T90 - maybe "thermostat wire"?

BX - most likely type AC cable, or some even lump MC into that designation though BX originally was a brand name of AC cable I believe, and is sort of like how many call NM cable "romex".

Either could be fine - though seems most these systems would be using 120 volt shunt trip coil and "thermostat wire" would normally be limited to use with a class 2 control circuit.
 

gadfly56

Senior Member
Location
New Jersey
Occupation
Professional Engineer, Fire & Life Safety
Usually just stay with the size of wire the control circuit breaker dictates, 15 amp, #14, 20 amp #12. The fire suppression contact is usually rated for only 3-5 amps, some may be more depending on the manufacture. As Larry said, some shuntrip breakers are not rated for constant voltage, but most are. Square D has clearing contacts that open when the breaker is tripped or turned off.
The electrical switches in the ANSUL AUTOMAN control head are rated at 21 amps/250VAC, 2HP/250VAC, or 1HP/125VAC. The alarm switch has a much lower rating.
 

hillbilly1

Senior Member
Location
Atlanta,Ga
The electrical switches in the ANSUL AUTOMAN control head are rated at 21 amps/250VAC, 2HP/250VAC, or 1HP/125VAC. The alarm switch has a much lower rating.
Most I have seen are low amp lever type micro switches. Not saying the 21 amp switch is not out there, but the majority are micro switches.
 

LarryFine

Master Electrician Electric Contractor Richmond VA
Location
Henrico County, VA
Occupation
Electrical Contractor
Every fire-suppression system I have wired (dozens) has had microswitches with that same 21a rating.
 

gadfly56

Senior Member
Location
New Jersey
Occupation
Professional Engineer, Fire & Life Safety
Most I have seen are low amp lever type micro switches.

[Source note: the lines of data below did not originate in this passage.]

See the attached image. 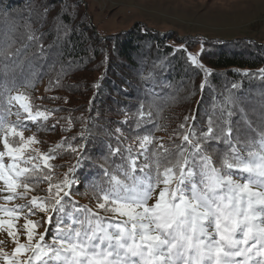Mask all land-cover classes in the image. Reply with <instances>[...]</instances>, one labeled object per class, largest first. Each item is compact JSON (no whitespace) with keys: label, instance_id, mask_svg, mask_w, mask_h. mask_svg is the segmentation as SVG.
Instances as JSON below:
<instances>
[{"label":"snow or ice","instance_id":"obj_1","mask_svg":"<svg viewBox=\"0 0 264 264\" xmlns=\"http://www.w3.org/2000/svg\"><path fill=\"white\" fill-rule=\"evenodd\" d=\"M9 9L0 8V15L7 17ZM27 27L29 41H39L31 25ZM14 43L0 40V61L15 56L13 63L19 66L23 49L12 52ZM38 47L43 56V45ZM188 59L204 69L205 77L210 74L197 56L188 53ZM260 73L264 76V69ZM32 87V81L23 84L24 89ZM228 103H233L231 97ZM16 104L19 108L13 112ZM55 111L59 109L34 110L29 94L15 82L0 87V193H8L0 198L27 201L11 208L0 205V230L6 226L15 244L12 254L0 249L2 264H264V128L258 140L248 138L233 125L228 110L219 123L209 119L207 130L198 135L196 117L185 116L178 133L182 142L172 147L157 143L159 138L150 133H137L135 145L127 143L118 128L116 146L106 147L108 156L119 154L122 162L111 172L100 165L106 179L90 184L97 201L93 209L71 198L78 183L75 173L90 160L87 145H69L76 163L54 183L50 161L58 152L41 153L32 147L40 143L36 136H24L25 121H39L43 127ZM12 115L17 117L14 122L7 119ZM135 117L138 130L151 122L152 106L145 111L141 104ZM63 119L69 120L64 130H70V118ZM80 135L87 138L83 131ZM219 142L226 145L224 151ZM41 183L48 184L46 194L29 196ZM154 195V203H149ZM69 204L71 212L66 211ZM39 213L45 214L43 220L29 219ZM21 215L25 242H20L14 223ZM40 227L44 232H38Z\"/></svg>","mask_w":264,"mask_h":264},{"label":"trees","instance_id":"obj_2","mask_svg":"<svg viewBox=\"0 0 264 264\" xmlns=\"http://www.w3.org/2000/svg\"><path fill=\"white\" fill-rule=\"evenodd\" d=\"M0 8L9 9L7 17L0 15V40L15 41L12 52L23 49L19 66L13 63L15 56L0 61L3 82L0 87L5 84L11 87L15 82L21 92L29 94L34 110L59 109L43 122V127L39 121L35 124L25 121L24 128V132L46 133L47 147L58 152L50 161L54 165V183L63 180L64 173L76 163L77 157L69 145H87L90 160L84 169L75 173L78 183L71 189V198L78 205L96 209L97 201L90 184L106 179L100 165L111 172L121 164L120 155L108 156L106 147L116 146L118 128L123 134L121 139L127 138V143L135 145L132 138L137 133H150L159 138L157 143L172 147L182 142L178 133L185 116L196 117L199 135L207 130L209 119L219 123L222 114L231 110L233 125L239 126L248 138L259 139L257 133L264 128V76L260 73L264 69V44L258 40H207L194 36L183 39L172 32L149 29L142 23L103 38L91 25L82 0H2ZM28 25L39 41H29ZM26 44L29 47L24 49ZM39 44L45 50L43 56L39 53ZM199 47L202 51L198 60L210 70L207 77L204 69L192 65L188 59V53L193 55ZM183 48L187 52L176 51ZM25 81H32L34 87L24 89ZM141 104L145 111L152 106V117L150 123L137 130L135 113ZM63 118H70L68 131L64 129L69 127V120ZM126 118L127 123H123ZM7 119L14 122L17 117L12 115ZM82 131L86 139L81 138ZM60 144L64 146L56 149ZM217 147L220 151L226 149L223 142ZM47 188V183H41L29 196H43ZM158 192L159 189L157 195ZM155 198L154 195L149 203ZM25 203L24 199L11 203L3 200L1 205L11 208ZM66 211H72L71 204ZM44 217V213H39L29 219L43 220ZM18 221L25 223L23 215L14 223ZM52 231L54 228L46 240ZM38 232H44V228L40 227ZM18 233L22 242V228Z\"/></svg>","mask_w":264,"mask_h":264},{"label":"rangeland","instance_id":"obj_3","mask_svg":"<svg viewBox=\"0 0 264 264\" xmlns=\"http://www.w3.org/2000/svg\"><path fill=\"white\" fill-rule=\"evenodd\" d=\"M82 2L95 32L103 38L142 23L149 29L172 32L176 37L183 39L192 36L207 40L252 38L264 44V0H82ZM201 51L202 48L199 47L193 55L198 59ZM18 108L19 105L16 104L12 109L15 112ZM31 135H35L40 141L32 147L46 153L49 150L47 134L37 130L24 132L25 138ZM5 195L8 193H0V197ZM2 202L3 199L0 198V205ZM15 225L19 230L23 221H18ZM17 234L19 237V233ZM21 239L22 242L26 241L24 233ZM0 242H2L0 249L12 254L15 244L7 235L6 226L5 230H0Z\"/></svg>","mask_w":264,"mask_h":264},{"label":"crops","instance_id":"obj_4","mask_svg":"<svg viewBox=\"0 0 264 264\" xmlns=\"http://www.w3.org/2000/svg\"><path fill=\"white\" fill-rule=\"evenodd\" d=\"M260 42V41H259Z\"/></svg>","mask_w":264,"mask_h":264}]
</instances>
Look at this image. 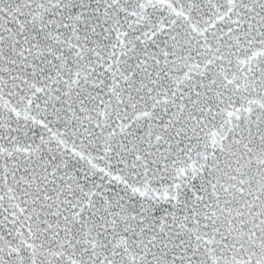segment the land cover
<instances>
[{
    "label": "snow or ice",
    "instance_id": "obj_1",
    "mask_svg": "<svg viewBox=\"0 0 264 264\" xmlns=\"http://www.w3.org/2000/svg\"><path fill=\"white\" fill-rule=\"evenodd\" d=\"M0 264H264V0H0Z\"/></svg>",
    "mask_w": 264,
    "mask_h": 264
}]
</instances>
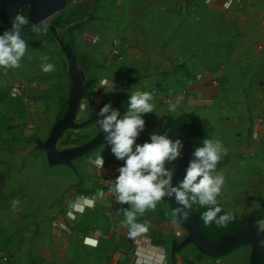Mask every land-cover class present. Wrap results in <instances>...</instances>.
I'll return each instance as SVG.
<instances>
[{
    "label": "crops",
    "instance_id": "1",
    "mask_svg": "<svg viewBox=\"0 0 264 264\" xmlns=\"http://www.w3.org/2000/svg\"><path fill=\"white\" fill-rule=\"evenodd\" d=\"M226 1L100 0L83 27L95 35V54L102 55L94 63L101 69L92 73L91 86L85 85L81 106L88 107L79 111L77 122L88 121L84 119L94 113L95 102H106L112 84L114 95L154 90L157 113L149 117L179 126L177 133L192 125L204 139L220 135L227 154L247 157L254 178L264 175V0H238L230 8H225ZM108 31L113 33L109 37ZM110 37L120 43V58L112 55L113 47L102 44ZM26 59L19 68H0V264H134L135 248L144 258L156 248L172 264H186L188 246L172 259L171 245L180 242V232L163 200L137 217L149 231L125 239L128 227L122 223V210L131 206L116 202L108 192L122 162L114 156L103 157V168L96 163L100 153L109 154L111 148L75 160L71 169L50 166L45 153L25 140L32 131L19 118L28 122L33 109L45 117L56 106V122L67 96L64 90L48 101L35 98L46 84L35 80L37 68ZM140 60L145 64H138ZM113 64L119 65V72L111 69ZM9 79L26 85L18 100L9 92L4 95ZM178 97L183 99L170 111ZM71 131L76 130L59 141L63 149L75 140ZM253 132L259 133L258 140H251ZM197 137L186 136L194 151L192 140ZM85 196L91 202H85ZM72 206H85L74 220L68 216ZM54 221L69 228L61 237L52 228Z\"/></svg>",
    "mask_w": 264,
    "mask_h": 264
},
{
    "label": "clouds",
    "instance_id": "2",
    "mask_svg": "<svg viewBox=\"0 0 264 264\" xmlns=\"http://www.w3.org/2000/svg\"><path fill=\"white\" fill-rule=\"evenodd\" d=\"M28 23L29 18L17 11L11 18V27L0 33V68L20 67L29 47L22 36L23 28ZM33 31L39 33L42 30L34 28ZM43 32H47V26H44ZM40 59L42 71H55V63L51 62L49 56L43 55ZM182 99L178 97L170 105V111L175 112ZM152 101L151 92L134 91L125 114L112 110L108 103L99 111L102 119L96 121L115 158L123 161L115 180L110 181L108 192L116 202L131 206L122 210L125 218L122 223L128 227V235L134 238L147 233L149 226L138 222V215L142 216L149 209L154 210L166 197L177 205L172 210L173 217L188 220V210L197 206V210L206 209L202 213L205 224L214 222L219 227H226L236 219V215L235 212H223L218 204L225 184L223 173L217 171L218 164L227 155L223 141L211 137L204 139L202 146L195 149L194 158L186 167L183 179L173 185V170L167 165L182 156V140L170 138L169 132H165L151 134L150 142L136 143V138L145 127L143 115L154 112ZM81 107L87 108L88 105L85 103ZM96 163L103 168V157H99ZM256 224L258 232L264 233V219L256 220ZM257 244L264 249V238L259 239Z\"/></svg>",
    "mask_w": 264,
    "mask_h": 264
},
{
    "label": "rangeland",
    "instance_id": "3",
    "mask_svg": "<svg viewBox=\"0 0 264 264\" xmlns=\"http://www.w3.org/2000/svg\"><path fill=\"white\" fill-rule=\"evenodd\" d=\"M98 3L99 0H68L65 8L62 11L44 21L43 23L39 25H33L29 22L24 26L22 36L26 41H28L29 44L25 55L26 58H30L26 60L31 61L32 64L37 68V78L35 80L46 84V87L42 91H39L38 95H34L35 98H46V101H48L49 99L53 98L54 95L63 93L64 90H67V97L69 96L71 83L68 77V63L66 60V56L61 49L62 45L74 52L77 61L79 56L78 63L80 69L83 71V74L85 75L84 77L87 78V85L91 86L92 81L94 80V77H92V73L96 75L97 71L101 69V67L98 66L97 62L94 63V60L95 57H97L101 53L95 54V51H98V49H96L97 43L95 35L93 34V32H89L88 30L84 29L83 20L93 17L92 9ZM19 12L28 17L29 6L22 7ZM44 26H47V32H43ZM34 28H40L42 31L39 33L34 32ZM110 34L113 33L108 31L106 36L109 37L111 36ZM115 40H118L117 37H115ZM119 40L122 41V39L120 38ZM102 44H105L108 48L113 47L112 38L110 37L107 40H104ZM111 44L112 46H110ZM137 45L140 46L139 43ZM43 55L49 56L51 62L55 63V71L49 73H45L44 71H42V62L40 58ZM138 64L144 65L145 61L142 62L140 60ZM111 69L114 70V72L116 70L117 72H119L120 67L117 64H113ZM11 80L13 79H9L8 83H6L4 95L8 94L9 92V87L12 84ZM112 88H114L113 84L112 86H109L110 90H112ZM129 89H131V87H129ZM111 92L112 91H110V97L106 99V102H109L111 104L112 110H118L121 115L125 114L129 107V98L131 92H120L115 93V95ZM103 102L104 101L101 100L95 102L94 108L92 110L94 112L97 111L98 108L103 104ZM20 105V103L17 104L18 111L20 110ZM33 110L34 111L31 112L32 115H29L27 118L28 122H26L25 118L22 116L19 118V121L23 126H27V128L30 127L29 130L33 132L27 134L28 136L25 138V140H28L31 143L32 148L35 149L37 139L45 141V139L48 137L49 132L54 124L53 121L57 109L56 106L55 108L53 107L51 115H48L47 112V115L45 117L38 116L36 114L37 111H35V109ZM153 113L156 114L157 110L155 109ZM89 117L90 115H88L84 119V121L88 120L87 122H89L86 127L70 132V134L75 137V140L69 143L68 148H73L81 145L80 140H76L78 136L86 137L88 139L87 141H90L100 133L96 121L98 119H102V117L98 115V117L94 120L88 119ZM143 118L145 120L144 129L146 131L142 132L148 136L153 133L163 134L165 132L171 133V131L180 130V127L177 125L173 127L163 125L154 117H149V113L144 114ZM184 127L185 130H182V133H184L186 136H198V134L195 133L194 126L185 125ZM250 138L252 141H255L252 139V134ZM218 139L221 140L220 135ZM203 140L204 138L201 137V134L197 137V139L192 140V144L194 145L195 149L202 146ZM58 148L59 150L63 149L60 143H58ZM101 148L89 155H91V157H94L96 155L95 153L99 152L100 149L104 150L106 148H111V146L108 145L107 147ZM103 153H100V155L104 158L114 157L112 152L106 154L104 151ZM237 154L241 155L240 153ZM89 155H87L86 157H88ZM179 160L180 158L177 161L169 163L167 167L171 168L174 171ZM120 162H122L123 164V161ZM252 168L253 167L251 166V164H249V160L247 157H243L242 155L233 157L232 154H227L226 156H224L217 166V171L223 173L225 177V184L222 188L220 196L218 197V204L222 207L223 212H235L236 215V219L233 222H230L226 227H219L214 222L212 224H205L202 218V213L206 210L204 208H199L197 210V206H194L193 209L189 210L190 212H192V214L199 215L201 229L212 243L217 244L223 234H231L241 229L245 223L244 215L248 212L256 210L258 212V219H264V175L262 174L259 176H255L254 178L253 174L256 172ZM244 174L246 175L244 176ZM86 192L90 193V191ZM175 220L177 222L178 232H180V237L177 239L181 242L187 236V232L182 228L176 218ZM184 250L191 251L186 253V256L183 255V257H185V261L187 262L186 264H249L251 255V246L241 247L234 252L218 259L204 257L194 246H188ZM166 263L172 264L169 257L165 261V264Z\"/></svg>",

Not saying the 21 amp switch is not out there, but the majority are micro switches.
The alarm switch has two screw connections (COM & N.O.) and one spade connection (N.C.). The electrical switches are three spade connections.
 

hillbilly1

Senior Member
Location
Atlanta,Ga
The alarm switch has two screw connections (COM & N.O.) and one spade connection (N.C.). The electrical switches are three spade connections.
All of them I have hooked up have spade connections with pigtails. Factory wired controllers may have screw terminals controlling factory installed contactors and starters, but your average off the shelf plain jane head has two to three microswitches with pigtails.